Six-month PFS was 43 percent in Arm 1, 65 percent in Arm 2, and 63 percent in Arm 3. The median PFS was 5.4 months in Arm 1, 12 months in Arm 2, and 10.9 months in Arm 3. “And there was a reduction in probability of progression or death of 45 percent and 35 percent for Arms 2 and 3, respectively, relative to zim monotherapy,” said Johnson.
In the safety population, the proportion of patients who experienced treatment-emergent adverse events was broadly similar across the treatment arms, with the majority of patients experiencing at least one adverse event during treatment. The most common adverse events across all arms were fatigue, nausea, constipation, dyspnea, decreased appetite, and pneumonia. The frequency of Grade 3 or higher adverse events was similar across treatment arms, with the most common events reported being pneumonia (8.7%) and anemia (5.4%). “The rate of adverse events leading to study discontinuation was 28 percent in Arm 1, but less, 16 percent and 20 percent, in the combination arms,” Johnson noted.
Approximately half of the patients in Arm 1 and 2 experienced at least one immune-related adverse event compared to 60 percent of patients in the etruma-containing triplet, with the difference primarily driven by a low-grade rash. Importantly, the rate of infusion-related reactions remained low across all arms, even with the addition of dom. Four fatal adverse events considered related to study treatment were reported—one case of interstitial lung disease in Arm 1, one case of myocarditis in Arm 2, and one case each of pneumonitis and congestive heart failure in Arm 3.
For immune-related adverse events, pneumonitis was reported at similar frequencies across treatment arms, and most events were Grade 1 or 2. There was no clear increase in the rates of pneumonitis or any other immune-related adverse events in the dom-containing arms compared to zim monotherapy.
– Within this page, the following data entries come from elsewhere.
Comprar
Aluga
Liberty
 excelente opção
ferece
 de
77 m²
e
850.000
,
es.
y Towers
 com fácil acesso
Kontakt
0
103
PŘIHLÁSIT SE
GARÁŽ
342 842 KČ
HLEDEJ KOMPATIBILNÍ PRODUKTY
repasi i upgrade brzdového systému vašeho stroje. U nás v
Incidence of rash was consistent between Arms 1 and 2. However, events were more commonly observed in the etruma-containing arm. All cases of rash were Grade 1 and 2, and most resolved with topical corticosteroids. No cases of rash led to treatment discontinuation. Twelve patients crossed over to treatment with etruma, dom, and zim; two (17%) patients had confirmed partial responses. Crossover patients exhibited a safety profile roughly similar to that of the larger study group.
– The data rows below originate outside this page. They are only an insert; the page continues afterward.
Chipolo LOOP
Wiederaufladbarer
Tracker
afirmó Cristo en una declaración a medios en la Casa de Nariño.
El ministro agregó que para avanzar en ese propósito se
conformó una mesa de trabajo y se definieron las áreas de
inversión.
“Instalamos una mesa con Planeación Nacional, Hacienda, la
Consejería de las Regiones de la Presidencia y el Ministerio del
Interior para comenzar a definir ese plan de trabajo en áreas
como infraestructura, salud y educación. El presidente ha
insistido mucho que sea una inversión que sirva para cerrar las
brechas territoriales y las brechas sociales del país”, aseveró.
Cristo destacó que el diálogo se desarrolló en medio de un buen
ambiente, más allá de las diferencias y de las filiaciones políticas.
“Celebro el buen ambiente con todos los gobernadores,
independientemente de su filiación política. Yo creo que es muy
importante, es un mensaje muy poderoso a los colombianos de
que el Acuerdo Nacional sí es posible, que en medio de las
“In this interim analysis, data from ARC-7 demonstrated the addition of dom results in improved ORR and PFS as compared with zim monotherapy,” Johnson noted. “Patients in combination treatment arms, including anti-TIGIT, experienced an approximately 13 percent improvement in ORR compared to zim alone and approximately 40 percent reduction in risk of progression or death compared to anti-PD-1 alone, with an improvement in landmark 6-month and median PFS.”
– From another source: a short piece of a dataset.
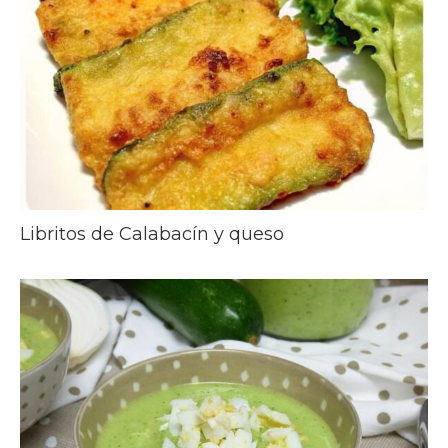
Libritos de Calabacín y queso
The clinical activity and safety of zim were consistent with that expected of agents in the anti-PD-1 class, and treatment with zim, dom, and etruma was well-tolerated, with similar safety profiles across treatment arms. Low rates of infusion-related reactions were observed.
“These data also provide support for further development of dom and zim combinations, including the Phase III studies ARC-10, STAR-121, and PACIFIC-8, all of which are currently ongoing in patients with advanced NSCLC,” Johnson concluded.
Mark L. Fuerst is a contributing writer.